[Opening Records section]

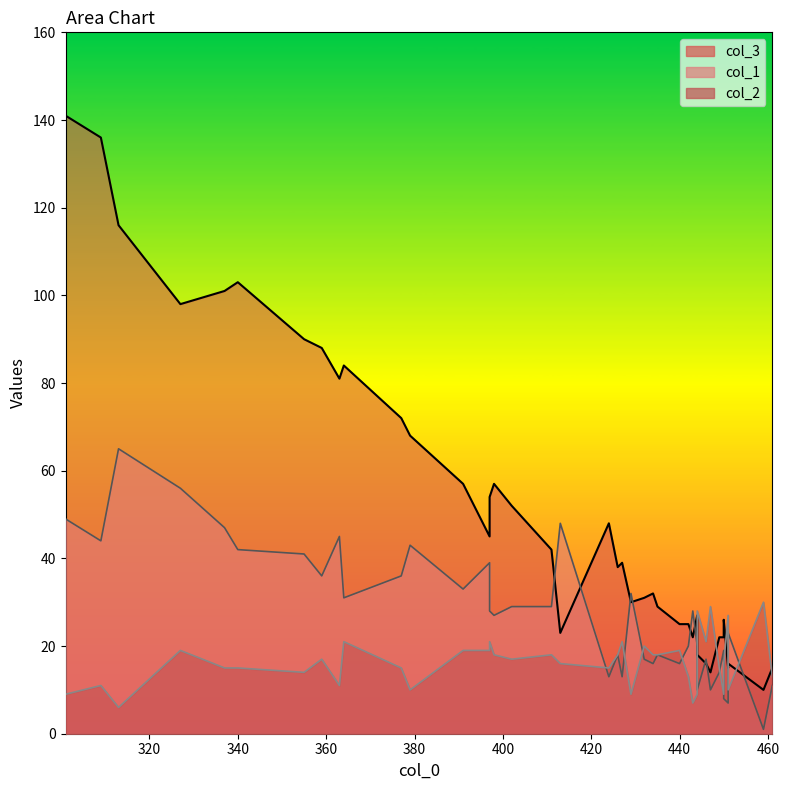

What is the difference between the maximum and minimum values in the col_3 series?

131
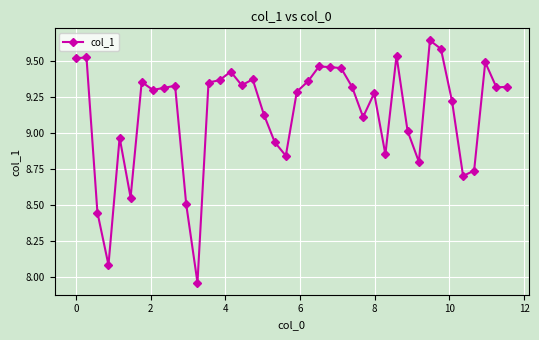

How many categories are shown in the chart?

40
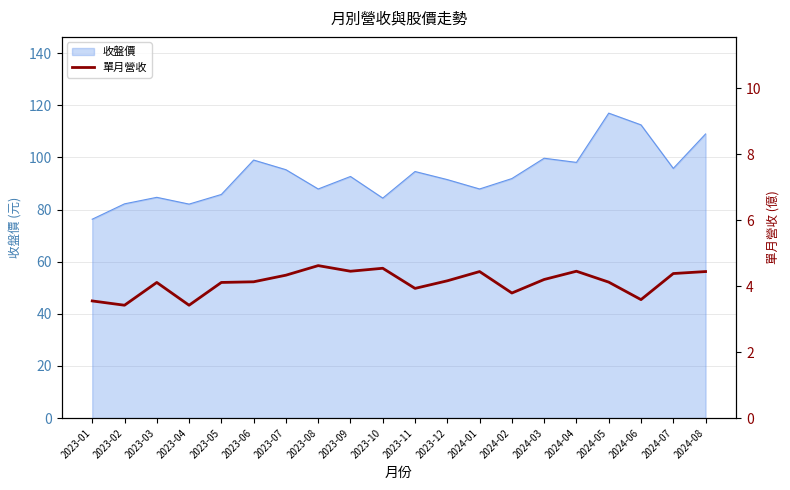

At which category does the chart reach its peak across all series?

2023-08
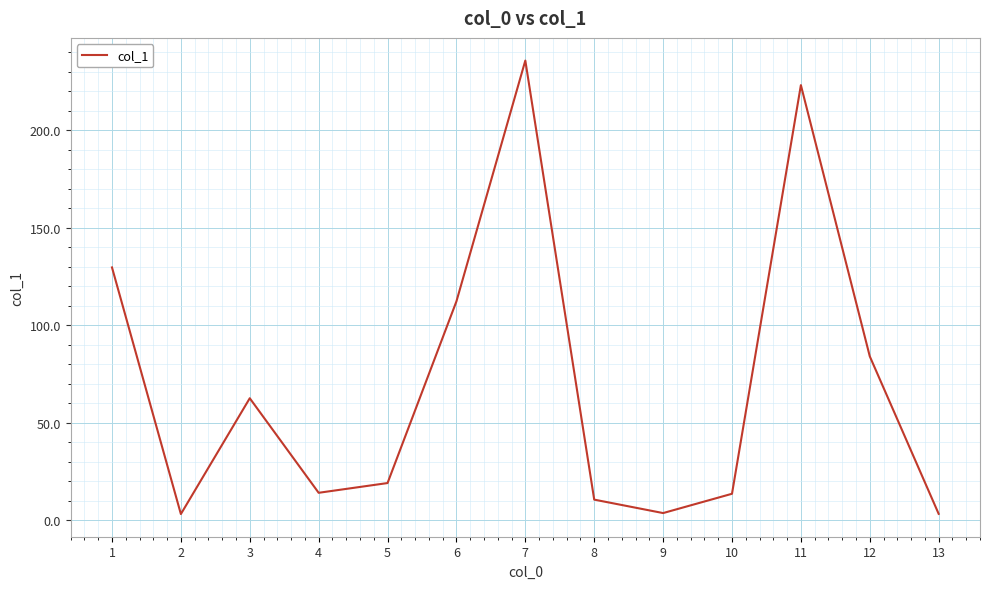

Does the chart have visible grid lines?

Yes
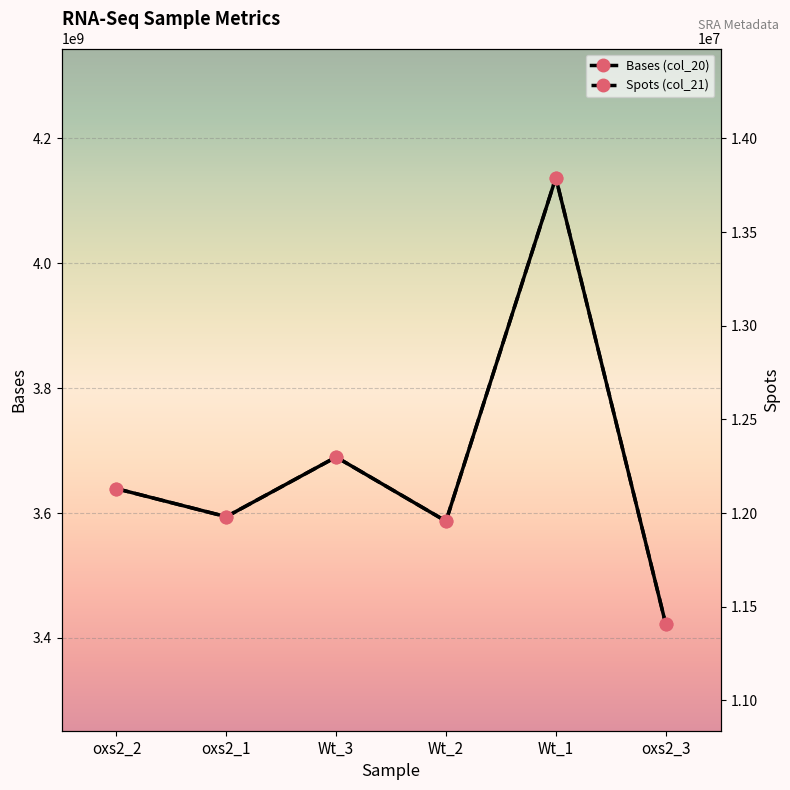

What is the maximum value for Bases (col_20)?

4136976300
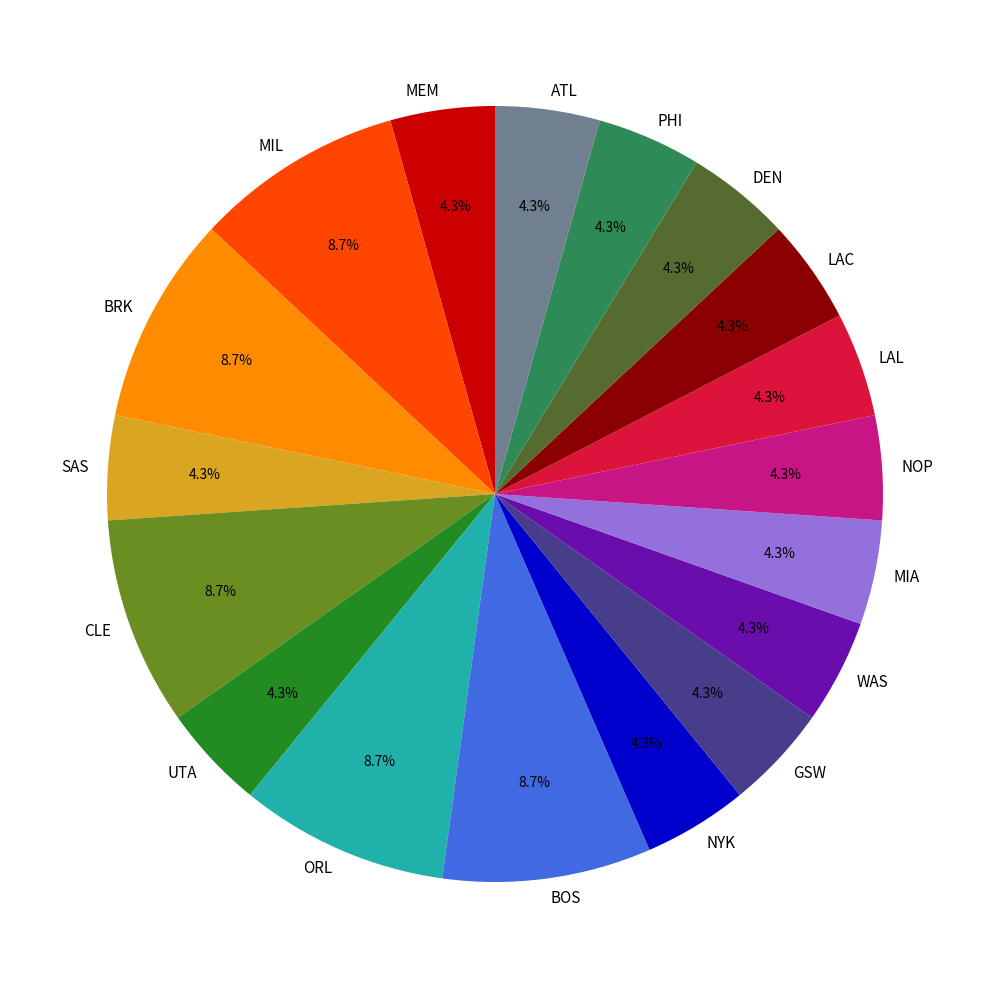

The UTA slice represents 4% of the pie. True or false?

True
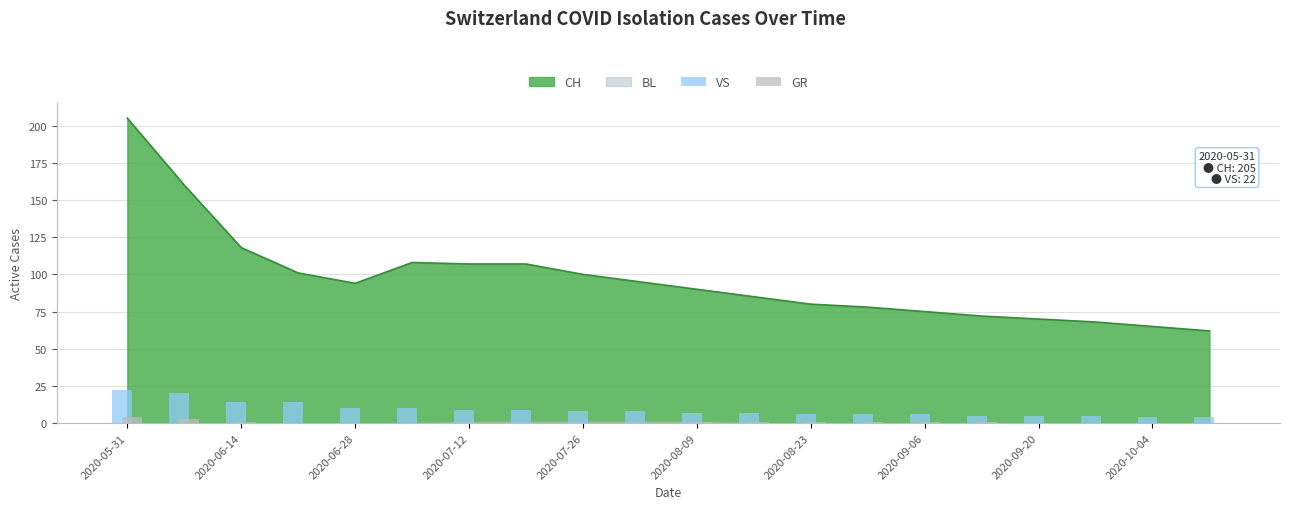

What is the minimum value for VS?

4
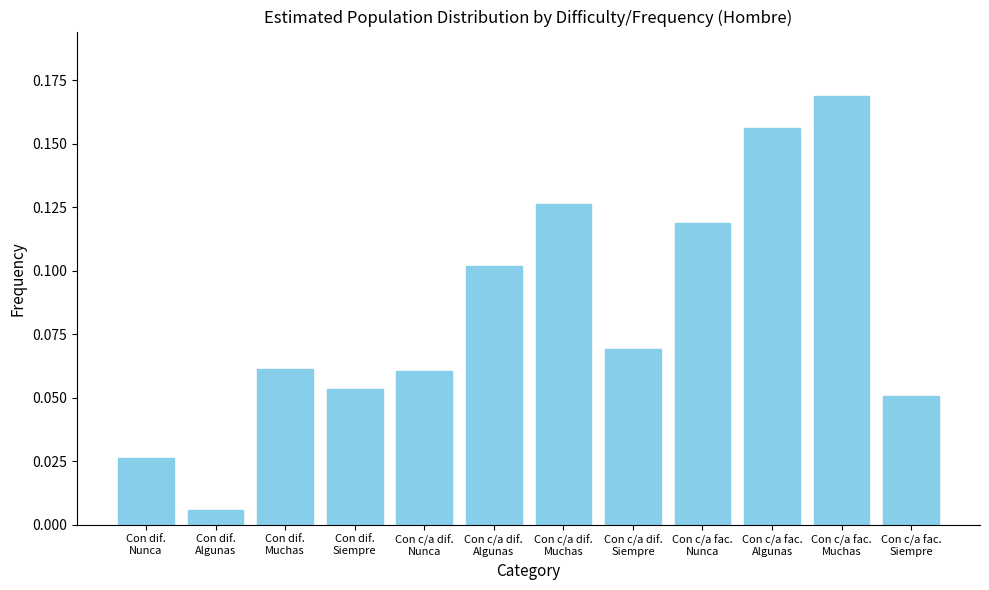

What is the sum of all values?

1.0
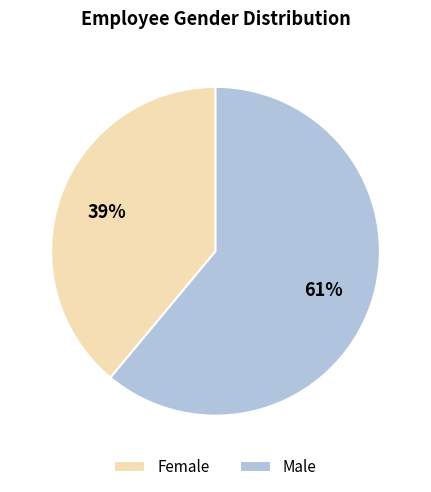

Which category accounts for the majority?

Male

[Closing Records section]

## Aim of the task
Recast every line of the items above as one numbered list, skipping the blank lines. Omit the pictures from your answer.

## Output of the task
1. What is the difference between the maximum and minimum values in the col_3 series?
2. 131
3. How many categories are shown in the chart?
4. 40
5. At which category does the chart reach its peak across all series?
6. 2023-08
7. Does the chart have visible grid lines?
8. Yes
9. What is the maximum value for Bases (col_20)?
10. 4136976300
11. The UTA slice represents 4% of the pie. True or false?
12. True
13. What is the minimum value for VS?
14. 4
15. What is the sum of all values?
16. 1.0
17. Which category accounts for the majority?
18. Male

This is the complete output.